Building to Advanced Levels
- When you have achieved several successful Stays with one small step back, try taking two steps back, then bungee back in, clicking and treating.
- Repeat several times.
- Note that throughout this exercise when you step back, you step right back in—You are not asking your dog to hold one specific position for any duration of time. You just want him or her to resist the temptation to get up and follow you when you move. This is all you do for the first part of teaching Stay.
- To advance Stay, slowly continue to increase the number of steps you take back, immediately coming right back in to click and treat every time.
- Remember to give the release cue (‘okay,’ ‘go sniff,’ ‘say hi,’ etc.) between practices or at the end of the session.
Training can and should be fun, rewarding and successful! Dogs and humans should enjoy working together as you practice your training exercises, even the more challenging ones (especially the more challenging ones). With that in mind, what do you do if you’re following all the steps- with patience and delicious treats and a pawsitive attitude – and your dog gets up and ‘breaks the Stay?’ We’ve got you covered.
If your dog gets up:
- Say “too bad” in the same tone of voice you’d say, “Oh well.”

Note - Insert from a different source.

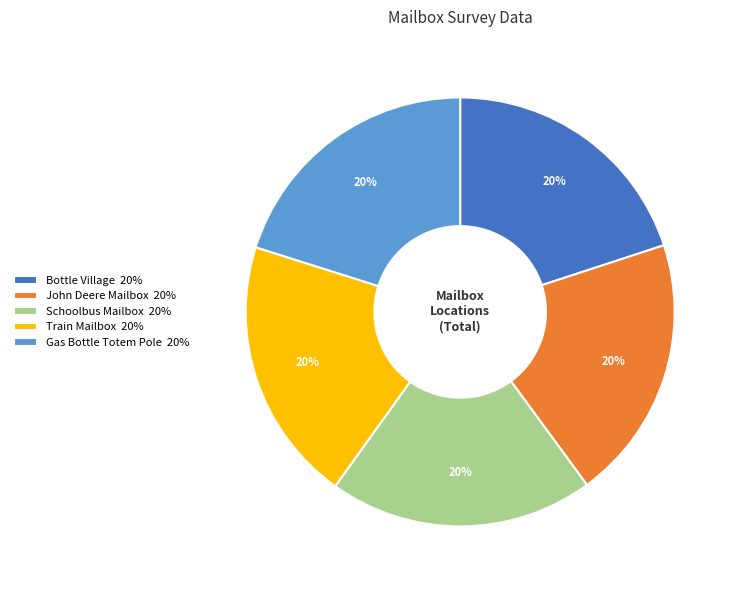

To the nearest percent, what percentage of the pie is Gas Bottle Totem Pole?

20%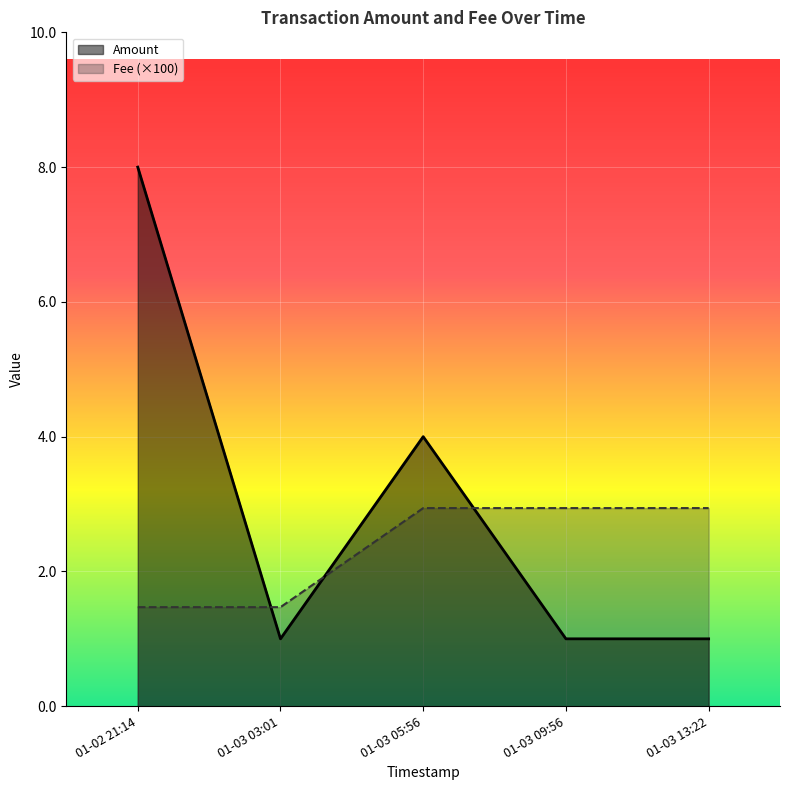

What is the greatest value displayed?

8.0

- Ask your dog to Sit. Click and treat.
- Ask for an easier level Stay and reward it.
- Always go back to an easier level of teaching if your dog doesn’t understand what you want. By doing this you will help your dog build self-confidence at this (or any) new behavior. Plus, it will help your inquisitive canine want to stay in the game of learning new skills.
- Focus on setting your dog up for success, rewarding the behaviors you want, and preventing unwanted behaviors from being practiced through management.
Beyond the Training Session
With the holiday season in full swing, it’s not only a matter of nice manners, but safety, to help your inquisitive canine learn a very solid Sit/Stay. You can combine it with “Go to Your Place” or another targeting game for those times a visitor or package arrives and you don’t want your pup to charge the front door; when a latch is accidentally left unlatched – and you notice it a split second before your pup does; when the tray of chocolate brownies crashes to the floor and Fido wants to rush over to help you clean up. If you’re reading this, you can probably think of at least a dozen other times when you want or need your canine bestie to sit AND stay. Getting creative about where and when you practice, will really help your inquisitive canine generalize these fundamental skills so you have them when you need them.
Training is a lifetime endeavor – a connection between you and your dog that will last many years. So, as you explore these DIY homeschooling exercises, at any point, it’s a good idea to reach out to your credentialed, force-free trainer for guidance and support.
Thank you for giving us the opportunity to share in your training adventures with your inquisitive canine!